» Page excerpt
□ □ □

Thursday, April 21, 2016

Graduating Teenagehood

Well,

I survived.

As I was lying in bed two days before my birthday, my brain was whizzing with all these silly ideas of the things I wanted to do before I turned 20. My last evening as a teenager was not quite the romanticised scenario I had played out in my mind, but it was meaningful nonetheless.

I revisited my high school for the first time in about 2 years because I got a new student to tutor and she coincidentally is a PLC boarder. Walking through the carpark, past the reception and our old favourite tree Louie was not quite the experience I expected. There was no overwhelming wave of nostalgia and emotion (I base life off movies too much); instead there were trickles of thoughts, shadows of memories and a curiosity that I couldn't quite place.

I went home, attempted and failed to motivate myself to make brownies. I had this idea that I wanted to give one to every individual who played a significant part of my teens. Ha. Instead I laid on the carpet and waited for Dong to message so I could go see my friends. (expectations vs reality) So I spent my final hours in a beanbag doing nothing in the company of friends. Nothing out of the ordinary, but somehow special. When the clock struck twelve they sang happy birthday to the lamest video of the Bear in the Big Blue House on Youtube.

15th Friday: Gorgeous weather. Lunch and a 'boost' with Jarrod. Waffles with Ben. Thai dinner with the Tan fambam less Tess :( Mum, the sweetest person everr, brought an Adriano Zumbo passionfruit tart. They sang happy birthday at the restaurant. It was cringe-awkward.

We get home. I have 2 hours to kill. I call Isabel and convince her to change out of her PJs and join me on my endeavour to shout the person behind at a Maccas Drive thru. I can hear her aversion to the idea and the doubtful 'uh, why.' But I'm so spurred by adrenaline and excitement that I don't care. I pick her up and we drive to Maccas.

That's when I realise it's Friday at 7.30pm and there isn't a mad rush/queue in the drive thru. Isabel says 'you didn't think this through did you. let's just go.' But I stubbornly refuse to give up, determined to prove her wrong. While I drive in a circle around the carpark, two cars drive into the drive thru. Ha.

□ □ □

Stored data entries
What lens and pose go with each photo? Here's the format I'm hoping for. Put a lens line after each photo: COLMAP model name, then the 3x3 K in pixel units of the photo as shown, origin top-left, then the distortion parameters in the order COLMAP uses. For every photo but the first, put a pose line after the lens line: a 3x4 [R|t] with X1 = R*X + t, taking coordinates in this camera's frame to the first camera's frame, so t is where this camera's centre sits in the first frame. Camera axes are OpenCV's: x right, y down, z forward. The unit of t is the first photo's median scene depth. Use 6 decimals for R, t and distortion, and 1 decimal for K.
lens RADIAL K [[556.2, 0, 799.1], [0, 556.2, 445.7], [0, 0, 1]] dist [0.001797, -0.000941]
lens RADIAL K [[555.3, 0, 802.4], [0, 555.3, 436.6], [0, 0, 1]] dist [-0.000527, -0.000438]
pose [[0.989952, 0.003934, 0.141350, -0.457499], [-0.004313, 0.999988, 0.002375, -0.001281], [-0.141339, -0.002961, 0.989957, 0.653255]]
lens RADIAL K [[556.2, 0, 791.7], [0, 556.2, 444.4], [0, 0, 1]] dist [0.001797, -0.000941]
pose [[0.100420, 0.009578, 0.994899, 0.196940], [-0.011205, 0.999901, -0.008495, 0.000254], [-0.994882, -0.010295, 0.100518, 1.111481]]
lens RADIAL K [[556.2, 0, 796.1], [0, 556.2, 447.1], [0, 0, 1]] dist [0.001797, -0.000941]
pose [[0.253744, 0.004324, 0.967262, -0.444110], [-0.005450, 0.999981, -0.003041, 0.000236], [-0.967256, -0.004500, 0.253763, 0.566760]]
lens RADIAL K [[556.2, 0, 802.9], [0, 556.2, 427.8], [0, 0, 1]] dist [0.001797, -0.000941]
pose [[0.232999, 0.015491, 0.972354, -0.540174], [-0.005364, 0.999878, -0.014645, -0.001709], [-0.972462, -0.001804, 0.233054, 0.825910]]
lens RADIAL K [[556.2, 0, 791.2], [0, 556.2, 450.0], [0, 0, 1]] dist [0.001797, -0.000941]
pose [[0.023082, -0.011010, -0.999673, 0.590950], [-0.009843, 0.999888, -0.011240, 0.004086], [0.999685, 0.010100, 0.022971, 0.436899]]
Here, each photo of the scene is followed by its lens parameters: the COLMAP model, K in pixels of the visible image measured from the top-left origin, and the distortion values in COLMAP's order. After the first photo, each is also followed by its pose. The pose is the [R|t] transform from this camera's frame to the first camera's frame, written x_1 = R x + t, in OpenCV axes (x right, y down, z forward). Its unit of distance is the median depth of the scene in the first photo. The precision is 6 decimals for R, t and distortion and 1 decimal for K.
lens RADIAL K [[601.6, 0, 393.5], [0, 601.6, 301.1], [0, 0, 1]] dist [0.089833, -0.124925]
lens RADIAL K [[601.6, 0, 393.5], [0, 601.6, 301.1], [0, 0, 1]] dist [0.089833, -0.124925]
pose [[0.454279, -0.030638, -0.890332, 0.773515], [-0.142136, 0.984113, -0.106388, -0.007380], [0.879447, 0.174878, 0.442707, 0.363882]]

□ □ □

» Work request
Reproduce word for word the stretch of the birthday blog post from "I revisited my" through "couldn't quite place.". The listing is separate material, unrelated to the birthday blog post.

» Result of the exercise
I revisited my high school for the first time in about 2 years because I got a new student to tutor and she coincidentally is a PLC boarder. Walking through the carpark, past the reception and our old favourite tree Louie was not quite the experience I expected. There was no overwhelming wave of nostalgia and emotion (I base life off movies too much); instead there were trickles of thoughts, shadows of memories and a curiosity that I couldn't quite place.